Diese Erfahrungen lassen mich dann leider eher pessimistisch auf die Zukunft blicken, da schließe ich mich @maxi an.
Sobald das nächste “Aktions- & Projekt-taugliche” Ereignis eintritt, folgt die sonst eher träge Masse dem neusten “heißen Scheiß”.
Ich will damit die Hilfsbereitschaft der vielen freiwilligen Helfer und privates Engagement AUF KEINEN FALL klein- oder schlechtreden, denn DAS ist – genau wie nach der Flutkatastrophe im letzten Sommer in NRW und RLP – das EINZIGE, was wirklich funktioniert. In diesem Punkt hoffe ich sehr, dass am Ende nicht die Helfer ausgebrannt zurückbleiben, denn die Arbeit mit traumatisierten Menschen kann man sich nicht mal eben so aneignen. Wer zwar viele gute Absichten hat, braucht dazu noch eine eigene psychische Top-Kondition und zwar für die Marathon-Distanz.
Allerdings drängt sich mittlerweile auch vielen Leuten der Eindruck auf, dass dieses private Engagement seitens der Regierenden fest einkalkuliert wird, nach dem Motto “Läuft mal wieder klasse!” und “Psssst: Kostet null Euro, haha …”
Am Ende gibt es eine “Würdigung” einzelner Initiativen, für Schulen gibt es dann bestimmt mal wieder eine richtig tolle Blechplakette zum an-die-Wand-dübeln und zum “Profil schärfen”. Und das war’s dann.
🙁
Aber gerne würde ich mich – auch nach Jahren – mal positiv überraschen lassen, nur zu.

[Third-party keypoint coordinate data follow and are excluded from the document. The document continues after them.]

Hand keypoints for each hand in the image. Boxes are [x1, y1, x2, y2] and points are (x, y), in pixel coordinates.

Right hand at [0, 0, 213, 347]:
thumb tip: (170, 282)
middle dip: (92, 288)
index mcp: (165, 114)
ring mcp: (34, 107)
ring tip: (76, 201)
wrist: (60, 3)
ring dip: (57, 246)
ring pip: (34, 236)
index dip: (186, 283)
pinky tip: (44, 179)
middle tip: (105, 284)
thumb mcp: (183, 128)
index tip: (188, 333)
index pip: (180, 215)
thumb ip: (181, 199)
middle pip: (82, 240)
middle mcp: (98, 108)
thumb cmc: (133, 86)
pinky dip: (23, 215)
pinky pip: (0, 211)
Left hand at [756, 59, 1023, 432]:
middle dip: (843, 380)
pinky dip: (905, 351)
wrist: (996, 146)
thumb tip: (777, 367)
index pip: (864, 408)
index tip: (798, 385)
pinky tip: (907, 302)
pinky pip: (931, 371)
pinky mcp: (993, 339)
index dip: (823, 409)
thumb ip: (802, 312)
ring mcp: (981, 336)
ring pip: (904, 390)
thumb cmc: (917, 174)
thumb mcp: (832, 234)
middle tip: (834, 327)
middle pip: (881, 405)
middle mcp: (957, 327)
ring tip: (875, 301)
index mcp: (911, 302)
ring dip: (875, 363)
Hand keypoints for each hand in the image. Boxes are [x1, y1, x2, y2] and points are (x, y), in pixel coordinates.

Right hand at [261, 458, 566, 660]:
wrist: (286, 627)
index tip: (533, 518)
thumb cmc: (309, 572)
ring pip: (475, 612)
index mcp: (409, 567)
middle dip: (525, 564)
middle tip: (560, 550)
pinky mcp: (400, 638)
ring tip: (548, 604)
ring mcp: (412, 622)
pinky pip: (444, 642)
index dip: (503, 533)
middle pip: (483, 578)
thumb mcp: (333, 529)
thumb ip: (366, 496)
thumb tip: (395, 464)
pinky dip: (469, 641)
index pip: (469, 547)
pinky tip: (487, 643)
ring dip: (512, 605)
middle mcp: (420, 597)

Die GLORREICHEN 16 werden, in selektiver Wahrnehmung geübt, nur die folgenden Informationen entnehmen: „ Die Kernforderung ist: Alle Kinder und Jugendlichen sollten so bald wie möglich nach ihrer Ankunft die Kita oder Schule besuchen. “ und „ Als Unterrichtsmodelle kommen – je nach regionalen und sonstigen Bedingungen – sowohl die Integration in die bestehenden Regelklassen wie auch eigene Vorbereitungsklassen infrage.“ Da die eigenen Vorbereitungsklassen im Regelfall weder finanziert noch personell ausgestattet werden können, bleibt also Integration in die Regelklassen übrig. Integration bedeutet: „immer rin, egal wie“ (zumindest im Bildungsbereich). Und somit kann kultusministeriell verkündet werden: „Es ist wissenschaftlich erwiesen, dass die ukrainischen Kinder und Jugendlichen am besten in den Regelklassen aufgehoben sind. Jetzt sträubt Euch mal nicht, Ihr Lehrkräfte (denkend: die faulen Säcke!), sondern hopp, hopp, an die Arbeit!“
Ist ja leider in den Kitas genauso.
Wir haben keine Plätze, sind schon überbelegt, haben kein Personal über und das Personal, dass noch arbeiten kann, bricht langsam (berechtigt) weg.
Und die Lösung? Den Personalschlüssel aufbrechen, mehr Kinder in die Gruppen. Lasst das fröhliche Verheizen menschlicher Ressourcen im Bildungs- und Betreuungswesen beginnen!
“Wissenschaftler erwarten bei einem Drittel der Flüchtlingskinder schwere psychische Belastungen”. Woah, da hat sich das Studium ja echt bezahlt gemacht!